What is expected »
Across all entries below, how many lines include "title"? Only the number, please.

Records from a data collection:
::::

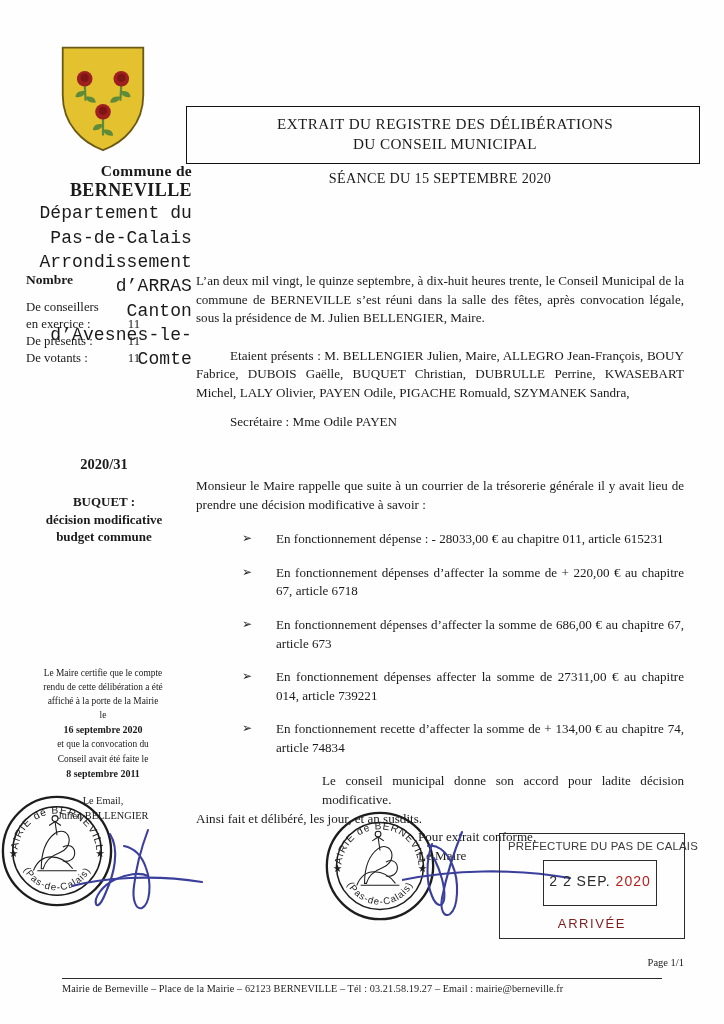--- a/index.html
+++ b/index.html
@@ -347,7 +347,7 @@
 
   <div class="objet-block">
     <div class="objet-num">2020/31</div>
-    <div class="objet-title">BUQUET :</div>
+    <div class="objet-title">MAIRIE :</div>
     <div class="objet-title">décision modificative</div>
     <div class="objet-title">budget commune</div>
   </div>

::::

The completed task »
4